___ DATA EXTRACT ___

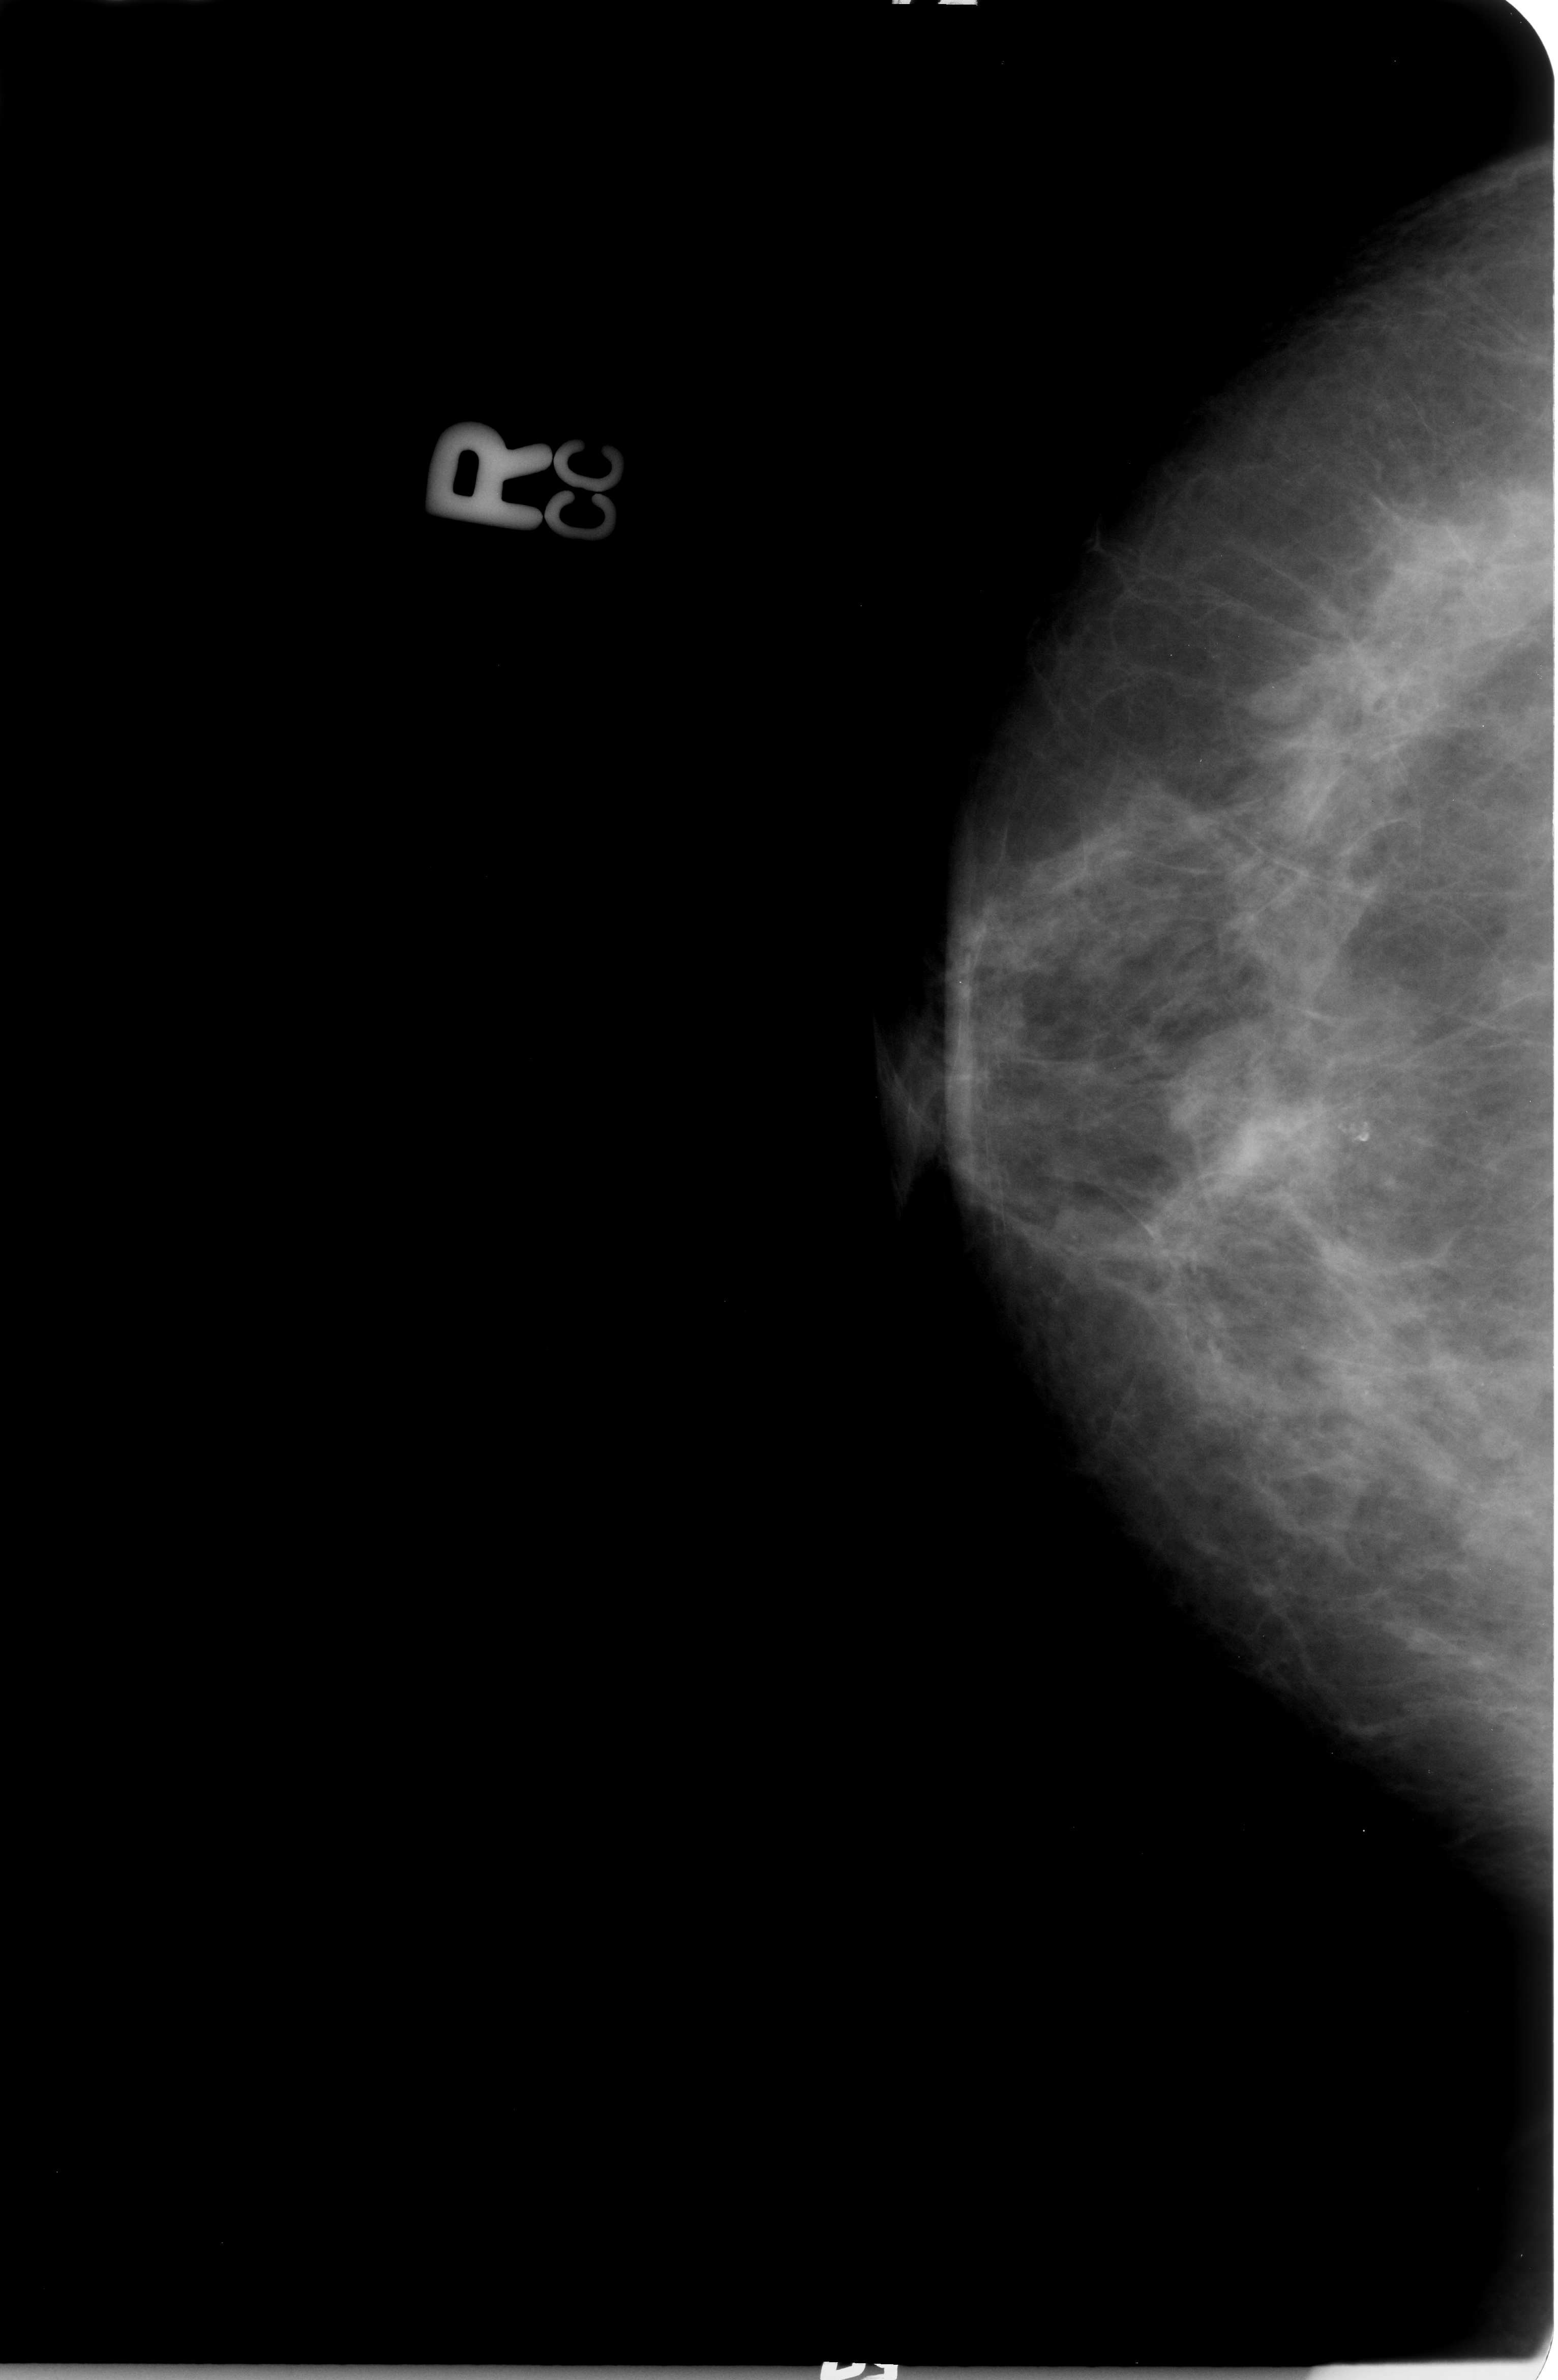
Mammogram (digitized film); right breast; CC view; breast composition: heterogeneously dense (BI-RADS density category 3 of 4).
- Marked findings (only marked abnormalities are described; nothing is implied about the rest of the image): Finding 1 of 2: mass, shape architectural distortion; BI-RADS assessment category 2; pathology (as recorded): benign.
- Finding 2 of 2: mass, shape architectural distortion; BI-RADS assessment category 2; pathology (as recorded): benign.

___

_TRY IT:_
Show each line of the listing that holds the string "recorded".

_EXERCISE RESPONSE:_
- Marked findings (only marked abnormalities are described; nothing is implied about the rest of the image): Finding 1 of 2: mass, shape architectural distortion; BI-RADS assessment category 2; pathology (as recorded): benign.
- Finding 2 of 2: mass, shape architectural distortion; BI-RADS assessment category 2; pathology (as recorded): benign.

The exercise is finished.